[Records supplied]:
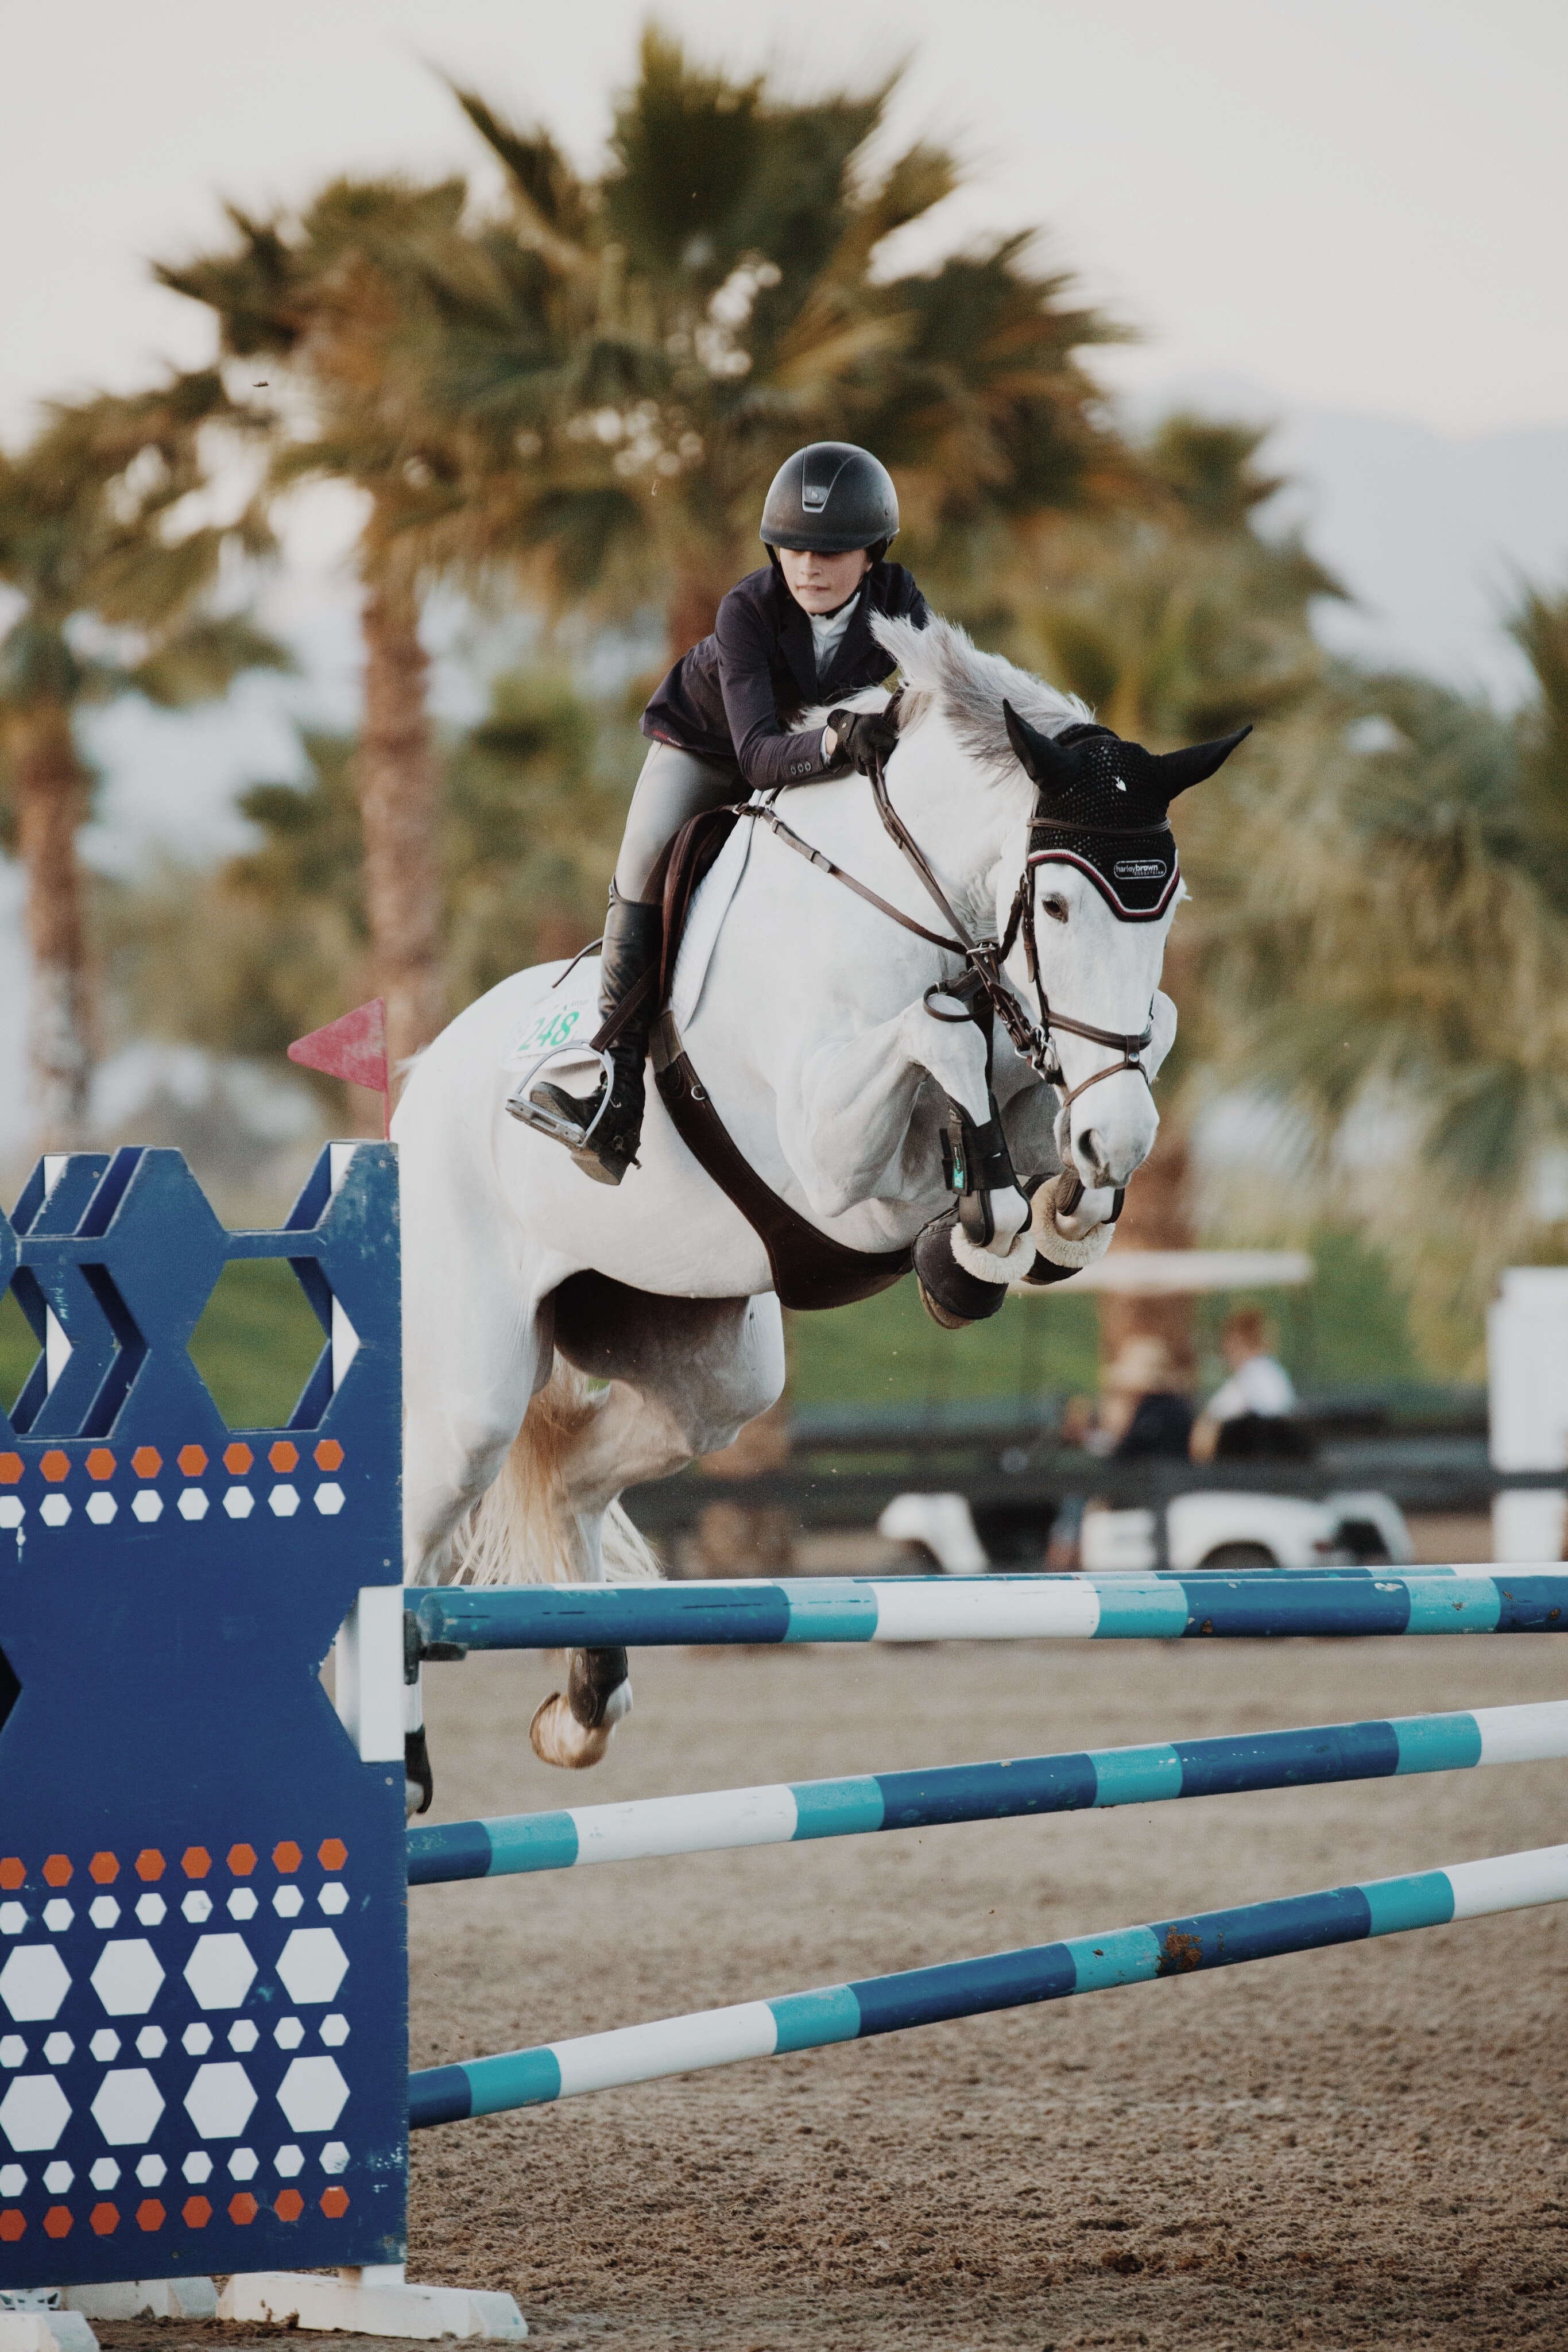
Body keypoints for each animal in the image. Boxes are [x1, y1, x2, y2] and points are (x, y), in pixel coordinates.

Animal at [394, 614, 1226, 1783]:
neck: (924, 909)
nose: (1121, 1139)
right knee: (411, 1523)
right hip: (468, 1392)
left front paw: (1065, 1211)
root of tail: (417, 1086)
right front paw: (975, 1244)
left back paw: (582, 1707)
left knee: (570, 1484)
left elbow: (1131, 1043)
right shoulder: (834, 1168)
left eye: (1167, 905)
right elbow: (939, 1047)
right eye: (1058, 903)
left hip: (708, 1374)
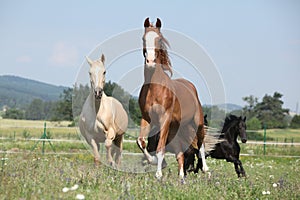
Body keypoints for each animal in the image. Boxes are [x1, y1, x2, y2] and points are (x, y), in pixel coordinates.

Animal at [137, 18, 207, 180]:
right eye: (143, 39)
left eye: (159, 39)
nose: (150, 61)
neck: (155, 89)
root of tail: (191, 87)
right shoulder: (146, 118)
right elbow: (141, 141)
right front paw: (154, 162)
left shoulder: (165, 119)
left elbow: (160, 148)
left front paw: (158, 174)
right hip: (177, 129)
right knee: (181, 153)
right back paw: (181, 177)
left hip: (197, 122)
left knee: (201, 144)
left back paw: (206, 170)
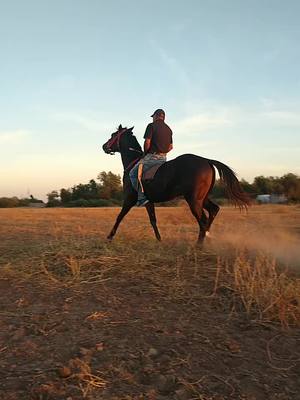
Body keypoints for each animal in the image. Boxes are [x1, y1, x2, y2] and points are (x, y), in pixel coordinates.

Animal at [102, 124, 250, 244]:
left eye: (113, 135)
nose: (104, 146)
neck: (133, 162)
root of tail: (206, 160)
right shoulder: (148, 201)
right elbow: (153, 220)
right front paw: (159, 239)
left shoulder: (129, 198)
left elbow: (119, 216)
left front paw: (109, 237)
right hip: (202, 198)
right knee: (213, 211)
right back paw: (207, 237)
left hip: (193, 200)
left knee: (202, 219)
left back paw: (200, 244)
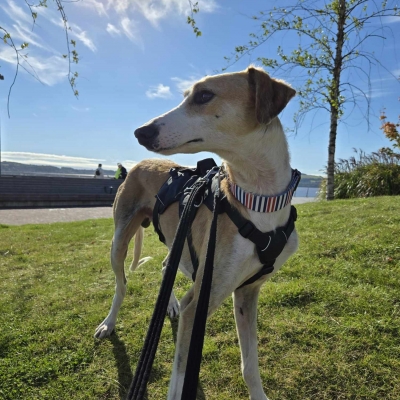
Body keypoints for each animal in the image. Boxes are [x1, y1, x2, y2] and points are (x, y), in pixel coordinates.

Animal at [95, 66, 298, 400]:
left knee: (166, 266)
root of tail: (138, 165)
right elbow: (178, 380)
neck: (256, 201)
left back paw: (170, 303)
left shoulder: (246, 292)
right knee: (121, 285)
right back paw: (109, 323)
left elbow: (250, 365)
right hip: (119, 241)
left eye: (204, 95)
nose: (140, 132)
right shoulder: (199, 307)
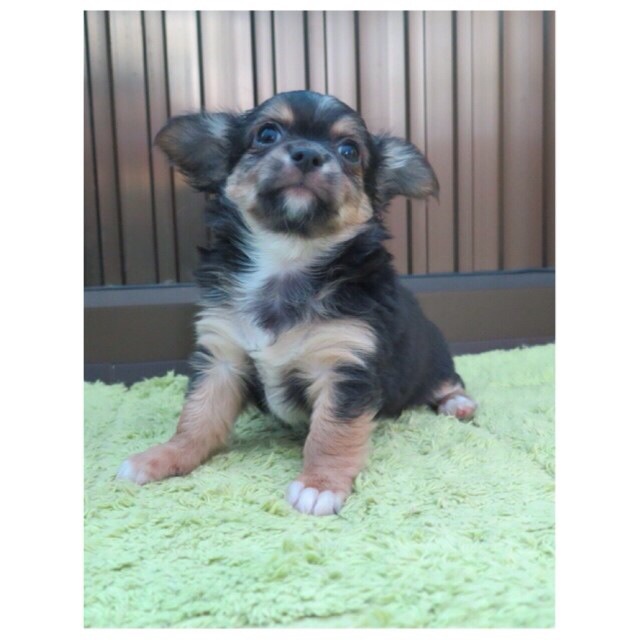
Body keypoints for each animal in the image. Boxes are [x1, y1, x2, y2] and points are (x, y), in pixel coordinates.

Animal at [117, 90, 477, 516]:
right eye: (267, 134)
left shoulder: (345, 367)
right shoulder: (221, 358)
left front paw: (319, 485)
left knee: (446, 382)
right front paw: (163, 457)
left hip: (430, 360)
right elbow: (197, 417)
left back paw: (459, 404)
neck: (287, 258)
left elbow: (332, 432)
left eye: (349, 150)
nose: (307, 154)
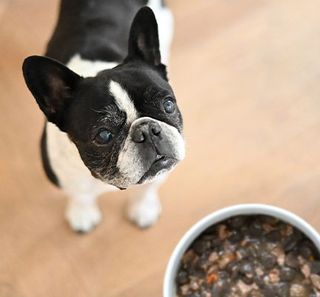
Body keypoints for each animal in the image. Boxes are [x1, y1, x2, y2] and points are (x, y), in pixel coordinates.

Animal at [21, 0, 185, 231]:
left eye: (168, 105)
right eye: (104, 135)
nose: (147, 130)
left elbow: (148, 188)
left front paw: (143, 208)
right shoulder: (64, 176)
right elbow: (79, 194)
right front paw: (82, 213)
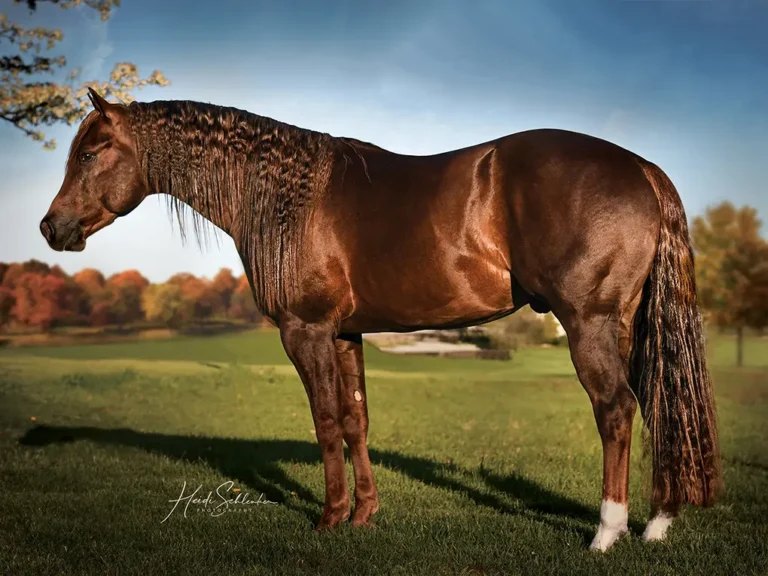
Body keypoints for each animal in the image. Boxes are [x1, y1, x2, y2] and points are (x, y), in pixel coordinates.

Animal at [40, 88, 721, 551]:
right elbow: (356, 420)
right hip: (631, 326)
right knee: (658, 402)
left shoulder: (306, 330)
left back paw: (607, 533)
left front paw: (329, 519)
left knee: (616, 409)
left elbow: (324, 422)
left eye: (92, 152)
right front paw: (365, 516)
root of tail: (640, 168)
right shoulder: (346, 333)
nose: (52, 228)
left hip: (590, 321)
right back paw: (658, 524)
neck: (292, 199)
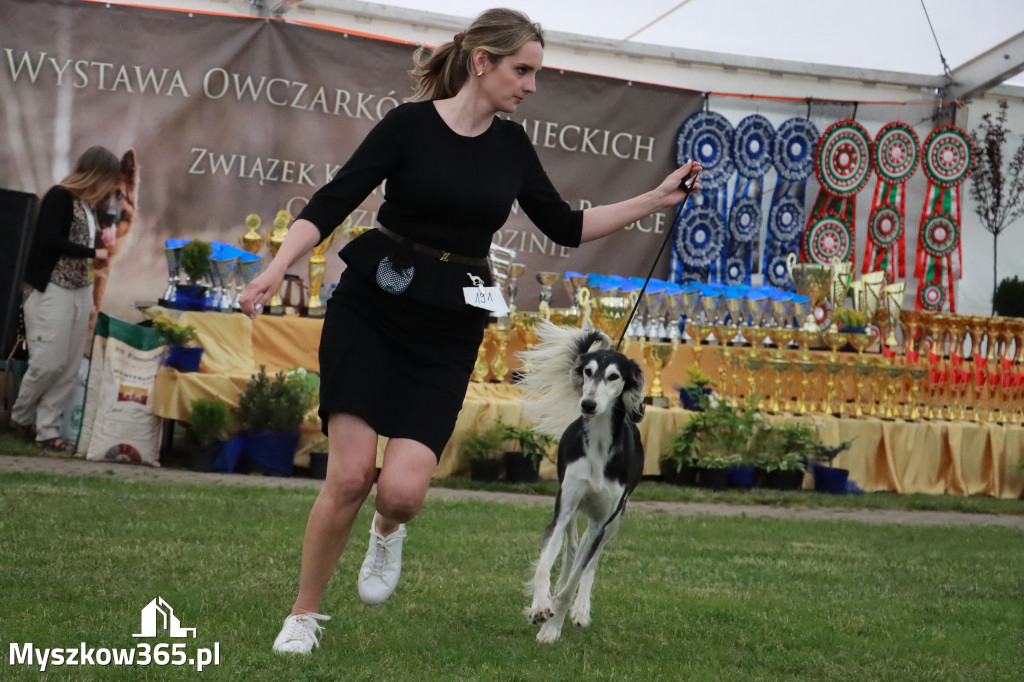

[What this task involves]:
Go through the listing, find each line with the word "tail", and copy it.

[Answer space]:
root of tail: (417, 1086)
root of tail: (191, 87)
root of tail: (206, 160)
root of tail: (138, 165)
root of tail: (640, 168)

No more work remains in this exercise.